Angry demonstrators attempted to storm the Japanese embassy in Beijing yesterday, state media said, as tens of thousands of people across China protested against Japan over a growing territorial dispute.
Riot police armed with batons and shields struggled to contain the swelling crowd outside the embassy, where witnesses said at least 2,000 people had gathered, some of them throwing stones and plastic bottles at the building.
A mob attempted to break into the embassy compound, but were stopped by armed police, Xinhua news agency said. It estimated the crowd at several thousand at its peak.
Meanwhile, there were online reports that protests were staged in at least a dozen cities across China, with Japanese-built cars and Japanese restaurants being attacked by angry crowds.
Japanese media estimated 40,000 people took part in the protests nationwide.
On China’s Sina Weibo (新浪微博), a microblog similar to Twitter, images were posted of protests in Chongqing and Kunming.

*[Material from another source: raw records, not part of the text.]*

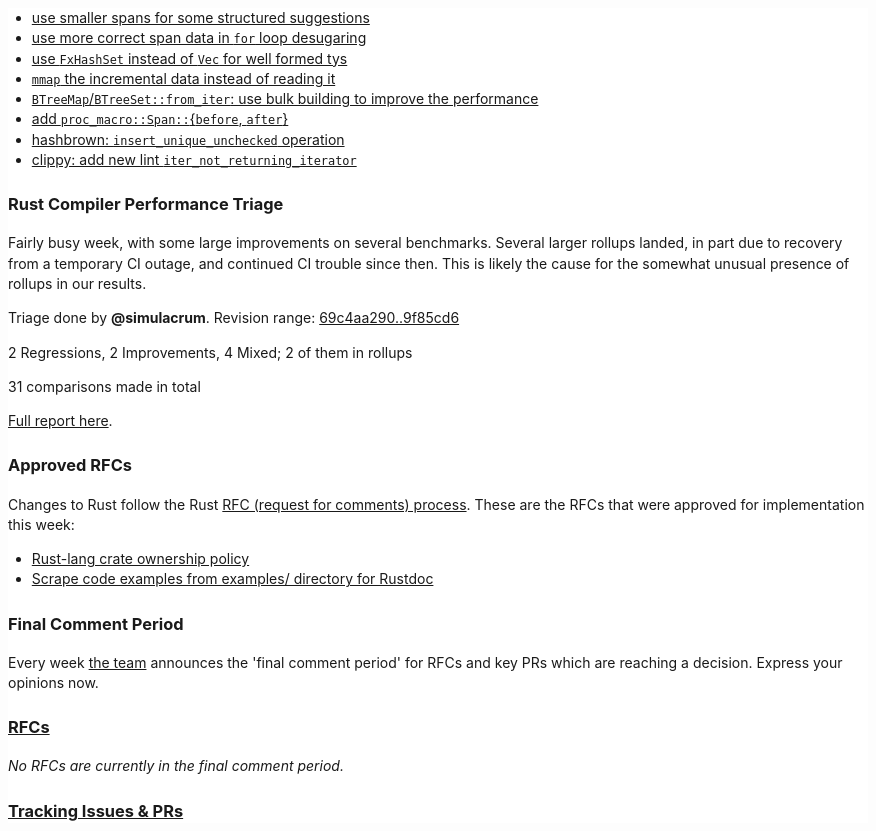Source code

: * [use smaller spans for some structured suggestions](https://github.com/rust-lang/rust/pull/87915)
* [use more correct span data in `for` loop desugaring](https://github.com/rust-lang/rust/pull/88214)
* [use `FxHashSet` instead of `Vec` for well formed tys](https://github.com/rust-lang/rust/pull/88771)
* [`mmap` the incremental data instead of reading it](https://github.com/rust-lang/rust/pull/83214)
* [`BTreeMap`/`BTreeSet::from_iter`: use bulk building to improve the performance](https://github.com/rust-lang/rust/pull/88448)
* [add `proc_macro::Span::`{`before`, `after`}](https://github.com/rust-lang/rust/pull/86165)
* [hashbrown: `insert_unique_unchecked` operation](https://github.com/rust-lang/hashbrown/pull/293)
* [clippy: add new lint `iter_not_returning_iterator`](https://github.com/rust-lang/rust-clippy/pull/7610)

### Rust Compiler Performance Triage

Fairly busy week, with some large improvements on several benchmarks. Several
larger rollups landed, in part due to recovery from a temporary CI outage,
and continued CI trouble since then. This is likely the cause for the
somewhat unusual presence of rollups in our results.

Triage done by **@simulacrum**.
Revision range: [69c4aa290..9f85cd6](https://perf.rust-lang.org/?start=69c4aa2901ffadf69deaf91b2f90604bcbc2eb36&end=9f85cd6f2ab2769c16e89dcdddb3e11d9736b351&absolute=false&stat=instructions%3Au)

2 Regressions, 2 Improvements, 4 Mixed; 2 of them in rollups

31 comparisons made in total

[Full report here](https://github.com/rust-lang/rustc-perf/blob/master/triage/2021-09-14.md).

### Approved RFCs

Changes to Rust follow the Rust [RFC (request for comments) process](https://github.com/rust-lang/rfcs#rust-rfcs). These
are the RFCs that were approved for implementation this week:

* [Rust-lang crate ownership policy](https://github.com/rust-lang/rfcs/pull/3119)
* [Scrape code examples from examples/ directory for Rustdoc](https://github.com/rust-lang/rfcs/pull/3123)

### Final Comment Period

Every week [the team](https://www.rust-lang.org/team.html) announces the
'final comment period' for RFCs and key PRs which are reaching a
decision. Express your opinions now.

### [RFCs](https://github.com/rust-lang/rfcs/labels/final-comment-period)

*No RFCs are currently in the final comment period.*

### [Tracking Issues & PRs](https://github.com/rust-lang/rust/labels/final-comment-period)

Rallies were reported in several other places, including Nanjing, Xian and Taiyuan.
Much of the information about the protests posted online appeared to have been removed by the afternoon by China’s army of Internet censors — suggesting that Beijing is aiming to stop the row from spiraling further out of control.
The protests also did not feature on regular news bulletins on the state-run China Central Television.
The rumbling territorial dispute reached a new level this week, when Japan announced that it had bought islands in the East China Sea that it administers and calls the Senkaku Islands. The islands are also claimed by Taiwan, where they are called the Diaoyutai Islands (釣魚台), and China, where they are called the Diaoyu Islands.
Six Chinese ships sailed into waters around the archipelago on Friday, with Beijing saying they were there for “law enforcement,” leading Tokyo to summon the Chinese ambassador to protest what it insisted was a territorial incursion.
In the Chinese capital, where there have been large anti-Japan demonstrations for the past few days, roads were cordoned off and a helicopter hovered overhead, monitoring the embassy protest.
Nearby Japanese restaurants, which were all closed, appeared not to have been targeted by the angry crowds, but some protesters had draped Chinese flags over them.
Police monitored other demonstrations across China.
In Shanghai, police threw a security ring around the Japanese consulate, but allowed groups of protesters to approach the compound for short periods.
Scores waved Chinese flags, chanted slogans such as “Little Japanese” and held up signs insisting the islands were Chinese.
Police confiscated their signs and banners at the conclusion of the protest.
China and Japan are Asia’s two biggest economies with close trade and business ties. However, the relationship is often tense due to the territorial dispute and Chinese resentment over historical issues.
A Japanese diplomat said on Friday that Tokyo had issued a safety warning to its citizens in China after six “serious” cases of assault and harassment, all in Shanghai.